Five Star Bank is seizing the moment.

The Warsaw-based bank will speed up its plans to open its first-ever branch in the city of Buffalo, at a time when the banking market is in flux with KeyCorp’s acquisition of First Niagara Financial Group.

Five Star has signed a lease and plans to open its location by year’s end in a former Key branch at 40-50 Fountain Plaza, the office complex formerly known as Key Center. Key moved the branch and regional offices out of the complex to 250 Delaware Ave.

“We have pivoted our branch development activities and accelerated our plan in Buffalo,” said Martin K. Birmingham, president and CEO of Financial Institutions Inc., Five Star’s parent company. “We have been concentrating on Rochester over the past several years and intended to get to Buffalo. But given what’s happened with this combination, we think the time is perfect to move into Buffalo, and, in this case, the city of Buffalo.”

Birmingham said he viewed the Fountain Plaza as “the heart of the financial commercial district,” with a mix of small businesses, hotels, retail space and professional service providers.

*Required tasks:*
1. According to the Five Star Bank excerpt, why is the bank speeding up its plan to open a branch in Buffalo? Answer in one to three sentences.
2. Repeat the Five Star Bank excerpt word for word from "Five Star has" to "professional service providers.".

*Provided material:*
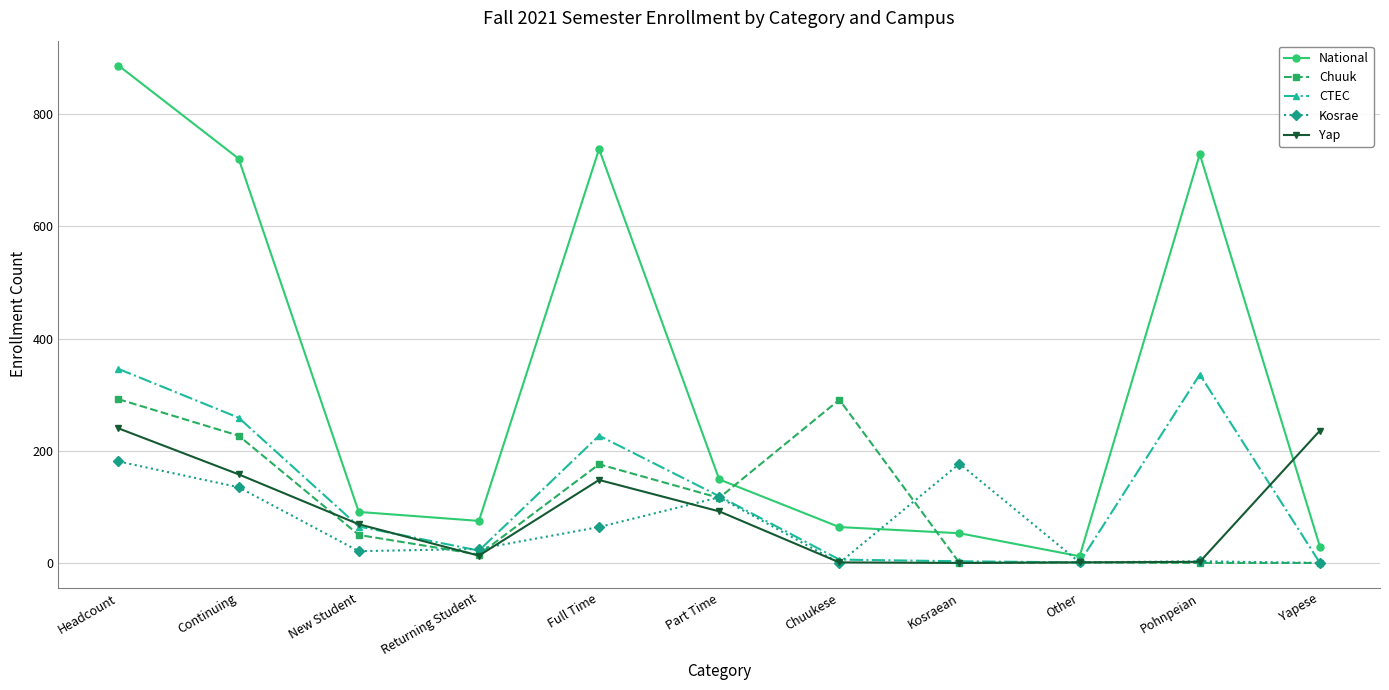

How many lines are shown in the chart?

5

*Exercise responses:*
1. The Buffalo banking market is in flux because KeyCorp is acquiring First Niagara Financial Group. Birmingham says that, given this combination, the time is perfect to move into Buffalo, so the bank shifted its branch development from its focus on Rochester and accelerated the Buffalo plan.

2.
Five Star has signed a lease and plans to open its location by year’s end in a former Key branch at 40-50 Fountain Plaza, the office complex formerly known as Key Center. Key moved the branch and regional offices out of the complex to 250 Delaware Ave.

“We have pivoted our branch development activities and accelerated our plan in Buffalo,” said Martin K. Birmingham, president and CEO of Financial Institutions Inc., Five Star’s parent company. “We have been concentrating on Rochester over the past several years and intended to get to Buffalo. But given what’s happened with this combination, we think the time is perfect to move into Buffalo, and, in this case, the city of Buffalo.”

Birmingham said he viewed the Fountain Plaza as “the heart of the financial commercial district,” with a mix of small businesses, hotels, retail space and professional service providers.